As a former LM, i'd like to point out adding a boom to the back end of a cargo aircraft isn't trivial. Assuming it's a two-piece door like the C-17 and C-130 (ramp and cargo door), yeah theoretically you could add it to the cargo door, which opens up and into the upper fuselage; but obviously you'd have to have the fuel lines, necessary hydraulics/control wires etc. attached via flexible lines to the door, and still have enough clearance for the door to retract up against roof of the aft fuselage.
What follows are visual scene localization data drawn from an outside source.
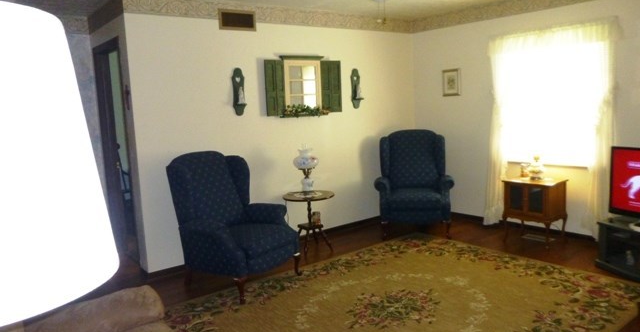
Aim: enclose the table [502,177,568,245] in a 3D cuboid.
[{"bbox_3d":[2.151,0.452,4.606,0.365,0.620,0.480,-9,10,-37],"label":"table"}]

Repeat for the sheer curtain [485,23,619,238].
[{"bbox_3d":[2.244,-0.302,4.634,0.120,2.055,1.296,-9,10,-37],"label":"sheer curtain"}]

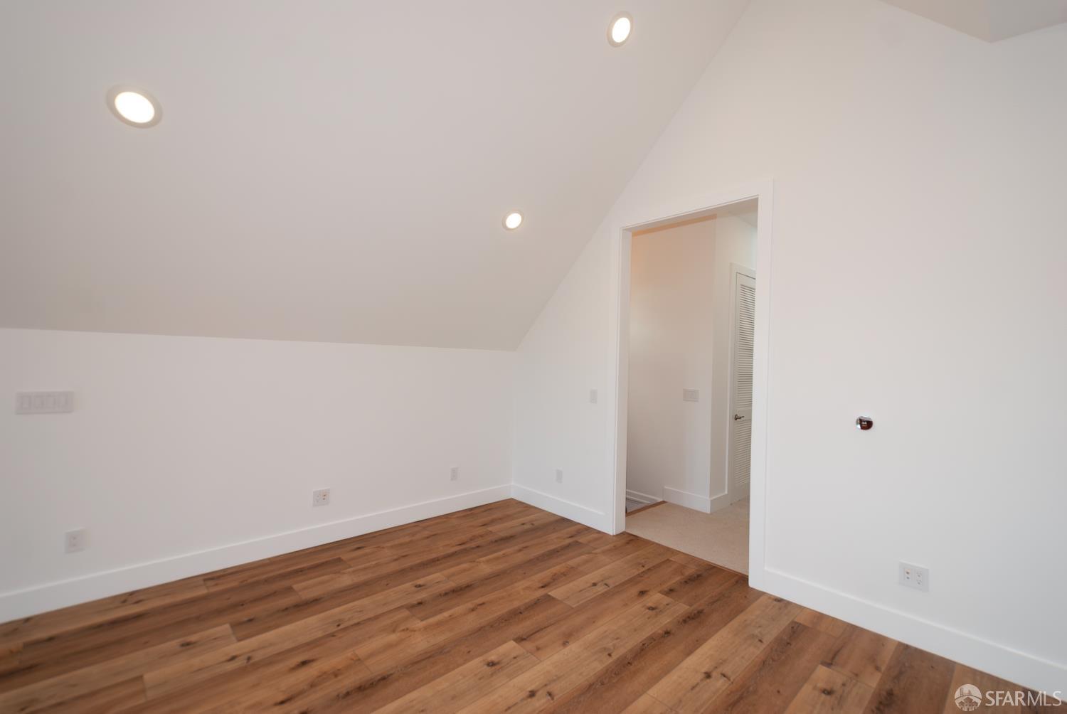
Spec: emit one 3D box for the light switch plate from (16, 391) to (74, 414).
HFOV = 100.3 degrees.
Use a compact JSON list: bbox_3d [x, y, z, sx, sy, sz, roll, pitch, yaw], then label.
[{"bbox_3d":[-2.580,0.242,2.354,0.207,0.116,0.010,2,-1,-43],"label":"light switch plate"}]

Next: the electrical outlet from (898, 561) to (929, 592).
[{"bbox_3d":[1.958,1.133,2.290,0.010,0.116,0.116,2,-1,-43],"label":"electrical outlet"}]

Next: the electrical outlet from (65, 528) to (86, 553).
[{"bbox_3d":[-2.506,1.010,2.435,0.073,0.116,0.010,2,-1,-43],"label":"electrical outlet"}]

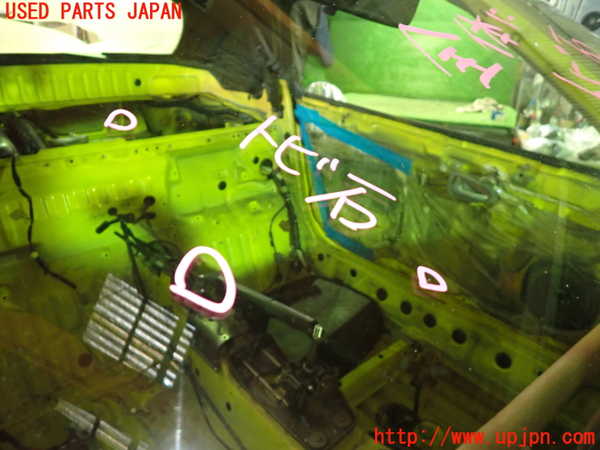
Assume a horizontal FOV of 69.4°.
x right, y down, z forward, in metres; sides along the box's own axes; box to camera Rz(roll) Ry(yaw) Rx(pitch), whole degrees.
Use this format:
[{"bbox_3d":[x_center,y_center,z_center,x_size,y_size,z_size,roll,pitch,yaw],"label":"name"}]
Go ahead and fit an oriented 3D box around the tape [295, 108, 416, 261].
[{"bbox_3d":[0.145,-0.120,1.305,0.040,0.435,0.480,-19,28,-32],"label":"tape"}]

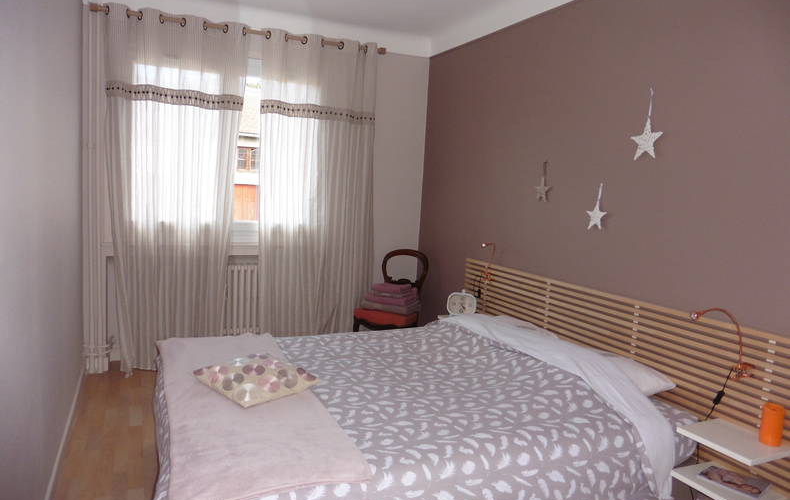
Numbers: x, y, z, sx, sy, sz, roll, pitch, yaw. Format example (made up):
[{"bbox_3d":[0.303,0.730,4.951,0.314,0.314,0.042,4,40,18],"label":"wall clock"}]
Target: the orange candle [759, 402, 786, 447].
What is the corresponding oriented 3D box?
[{"bbox_3d":[1.397,0.645,2.026,0.068,0.138,0.068,0,7,-25],"label":"orange candle"}]

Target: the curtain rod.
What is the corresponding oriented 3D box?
[{"bbox_3d":[-0.996,-1.548,3.888,2.050,0.055,0.070,0,7,-23],"label":"curtain rod"}]

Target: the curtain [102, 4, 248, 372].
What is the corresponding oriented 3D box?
[{"bbox_3d":[-1.504,-0.364,3.791,0.900,2.420,0.160,0,7,-23],"label":"curtain"}]

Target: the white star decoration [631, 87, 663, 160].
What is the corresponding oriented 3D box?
[{"bbox_3d":[1.195,-0.597,2.600,0.030,0.335,0.180,0,7,-25],"label":"white star decoration"}]

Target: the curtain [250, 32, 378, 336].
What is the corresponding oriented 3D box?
[{"bbox_3d":[-0.603,-0.370,4.184,0.920,2.430,0.160,0,7,-23],"label":"curtain"}]

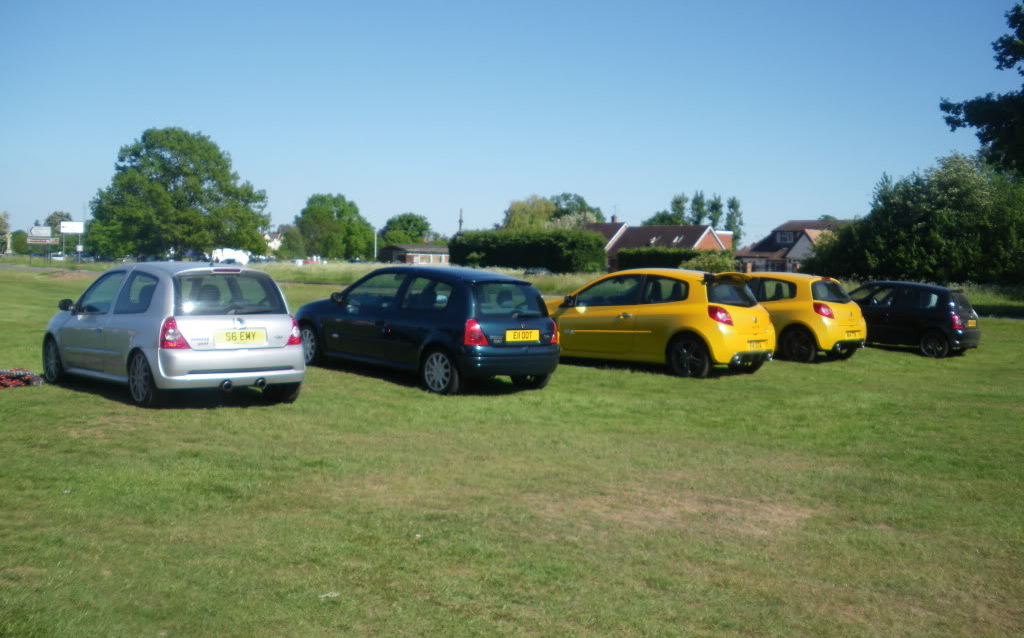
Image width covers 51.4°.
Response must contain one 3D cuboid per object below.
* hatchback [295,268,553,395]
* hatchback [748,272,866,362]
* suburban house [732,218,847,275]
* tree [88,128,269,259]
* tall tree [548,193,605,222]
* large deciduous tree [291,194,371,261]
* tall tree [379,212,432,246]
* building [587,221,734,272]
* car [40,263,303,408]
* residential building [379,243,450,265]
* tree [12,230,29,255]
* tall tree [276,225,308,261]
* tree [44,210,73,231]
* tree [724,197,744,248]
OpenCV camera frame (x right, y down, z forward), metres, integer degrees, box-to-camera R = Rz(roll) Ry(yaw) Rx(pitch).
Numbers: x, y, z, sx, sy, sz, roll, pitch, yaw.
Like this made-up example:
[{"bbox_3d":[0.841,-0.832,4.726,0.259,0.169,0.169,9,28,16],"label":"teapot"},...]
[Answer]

I can't speak to the -130, but on the -17 that's not a whole lot of clearance up there, and the door is already used for ramp toe, cargo gate bar, roller tray and centerline seat stowages, along with other small items like the engine core hydraulic hand pump (if Mx actually put it away where it goes, and hasn't been lazy and left it strapped down on the cargo floor somewhere), engine covers, etc. And once the door is open, how far does the boom attachment protrusion stick down? You've now lost a bunch of vertical clearance for pallets, or vehicles driving up and over the ramp crest (which is why mil cargo aircraft have upward-bulged rear fuselages, so tall items like an 18-wheeler trailer or a Chinook helicopter or whatever have upwards room to clear when going across the ramp crest).
The ramp, well on the -17 it's used as a loading and lifting surface (up to 40,000 lbs, and 4 pallet spots in Logistics bias, two in ADS), and there isn't much room to work with. The ramp is obviously intended to go down to the ground so if you somehow had a boom hanging off the bottom of it, it wouldn't be able to do that anymore, and even if it strictly went to horizontal for pallets only there still isn't a lot of clearance underneath, like 3 feet, plus you have the boom sticking out however far behind meaning a k-loader likely can't drive up to the back of the ramp for cargo transfer. Also you'd lose a point of ground egress as the ramp blowdown is somewhat negated now.
Underneath the belly, between the mains yeah I suppose that's a possibility, it's just a low ground clearance (2-3 feet) as cargo planes typically sit low so they can be unloaded at truck bed height, unless you want to do a bunch of hydraulic jackscrew variable-height bullshit like a C-5 and then wonder why the fucker breaks all the time.
The C-97 had a bomb-bay style cargo loading door at the aft fuselage, which looks like steep sketchy shit for loading vehicles, and for the KC-97s the boom pod and boom mount was a plug that went in, in lieu of those doors.
Point of all this is I'd imagine the -390 is really similar to the -17 and -130, and I think the A400M is as well. Mil airlift moved away from the 4-5 door system of petal and bulkhead doors like in the -141, FRED, An-124 and Il-76 for a reason (and it's not like those would help in this situation), and other than manufacturer's concept art I don't think anyone has ever really put a boom on the back of a mil airlifter. It's not a casual undertaking, and I think once you've done that it's kind of a one-way street, hard to imagine it still being an effective airlifter anymore even if it's a secondary ability.
Now that's all for the traditional boom grafted onto the aircraft approach. If you could have the whole tanker setup be a substantial palletized system, with the boom extending out through the cargo door/ramp opening and then down, and able to be entirely sucked back in to close those doors, that could work. But now you're depressurizing every time you give someone gas.